YOUR OBJECTIVE | From the inverse trigonometry problem below, reproduce verbatim the stretch from "Before proceeding let" through "angle’s trigonometric ratios.".

GIVEN TEXT below:

Question

If $\tan \left( {{\cos }^{-1}}x \right)=\sin \left( {{\cot }^{-1}}\dfrac{1}{2} \right)$ then x is equal to –
(a). $\dfrac{1}{\sqrt{5}}$
(b). $\dfrac{2}{\sqrt{5}}$
(c). $\dfrac{3}{\sqrt{5}}$
(d). $\dfrac{\sqrt{5}}{3}$

Answer 1

Hint: Try to use the identity ${{\cos }^{-1}}x={{\tan }^{-1}}\left( \dfrac{\sqrt{1-{{x}^{2}}}}{x} \right)$ and then write $\tan \left( {{\cos }^{-1}}x \right)$ as $\tan \left( {{\tan }^{-1}}\dfrac{\sqrt{1-{{x}^{2}}}}{x} \right)$ or $\dfrac{\sqrt{1-{{x}^{2}}}}{x}$. After that use the identity ${{\cot }^{-1}}x={{\sin }^{-1}}\left( \dfrac{1}{\sqrt{1+{{x}^{2}}}} \right)$ and the write $\sin \left( {{\cot }^{-1}}x \right)$ as $\sin \left( {{\sin }^{-1}}\dfrac{1}{\sqrt{1+{{x}^{2}}}} \right)$ or $\dfrac{1}{\sqrt{1+{{x}^{2}}}}$. Hence do according to the question.

Complete step-by-step answer:

In the question we are given that the equation, $\tan \left( {{\cos }^{-1}}x \right)$ = $\sin \left( {{\cot }^{-1}}\dfrac{1}{2} \right)$ and we have to find the value of x such that it satisfies.
Before proceeding let us know what are inverse trigonometric functions, inverse trigonometric functions of trigonometric functions. Specifically they are inverse of sine, cosine, tangent, cotangent, secant, cosecant functions, and are used to obtain an angle from any of the angle’s trigonometric ratios.
There are certain notations which are used. Some of the most common notation is using arc sin (x), arc cos (x), arc tan (x) instead of ${{\sin }^{-1}}\left( x \right),{{\cos }^{-1}}\left( x \right)$ and ${{\tan }^{-1}}\left( x \right)$. These arises from geometric relationships. When measuring in radians, an angle $\theta$ radians will correspond to an arc whose length is $r\theta$, where r is radius of circle. Thus in the unit circle, “the arc whose cosine is x” is same as “ the angle whose cosine is x”, because length of arc of circle in radii is same as the measurement of angle in radius.

End of GIVEN TEXT.
PROVIDED INFORMATION below:

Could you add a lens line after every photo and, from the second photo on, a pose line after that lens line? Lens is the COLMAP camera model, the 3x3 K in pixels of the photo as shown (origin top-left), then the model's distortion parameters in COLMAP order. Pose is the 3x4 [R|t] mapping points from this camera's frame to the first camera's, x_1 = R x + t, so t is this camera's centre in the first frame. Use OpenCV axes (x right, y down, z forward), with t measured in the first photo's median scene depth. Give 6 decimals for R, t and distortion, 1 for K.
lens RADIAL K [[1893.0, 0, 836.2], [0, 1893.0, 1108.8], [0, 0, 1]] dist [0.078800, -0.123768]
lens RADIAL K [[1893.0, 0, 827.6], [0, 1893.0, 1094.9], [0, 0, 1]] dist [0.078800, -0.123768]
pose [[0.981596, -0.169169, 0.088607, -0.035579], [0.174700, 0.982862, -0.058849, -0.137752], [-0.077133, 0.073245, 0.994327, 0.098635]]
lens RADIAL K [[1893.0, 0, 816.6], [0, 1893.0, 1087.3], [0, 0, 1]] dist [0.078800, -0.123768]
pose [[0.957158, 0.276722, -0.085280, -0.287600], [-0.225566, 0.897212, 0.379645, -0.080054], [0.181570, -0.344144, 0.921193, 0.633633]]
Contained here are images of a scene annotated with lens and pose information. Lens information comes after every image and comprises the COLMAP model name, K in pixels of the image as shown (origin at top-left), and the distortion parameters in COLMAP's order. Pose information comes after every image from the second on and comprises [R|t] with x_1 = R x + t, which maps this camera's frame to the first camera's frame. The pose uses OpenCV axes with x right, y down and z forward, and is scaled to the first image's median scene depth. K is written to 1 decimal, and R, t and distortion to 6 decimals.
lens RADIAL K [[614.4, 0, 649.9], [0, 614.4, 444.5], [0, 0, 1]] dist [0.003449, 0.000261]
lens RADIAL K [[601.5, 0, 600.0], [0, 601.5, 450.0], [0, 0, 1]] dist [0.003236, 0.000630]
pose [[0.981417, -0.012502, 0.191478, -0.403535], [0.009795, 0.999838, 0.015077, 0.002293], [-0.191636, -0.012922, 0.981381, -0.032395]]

End of PROVIDED INFORMATION.

SOLVED EXERCISE |
Before proceeding let us know what are inverse trigonometric functions, inverse trigonometric functions of trigonometric functions. Specifically they are inverse of sine, cosine, tangent, cotangent, secant, cosecant functions, and are used to obtain an angle from any of the angle’s trigonometric ratios.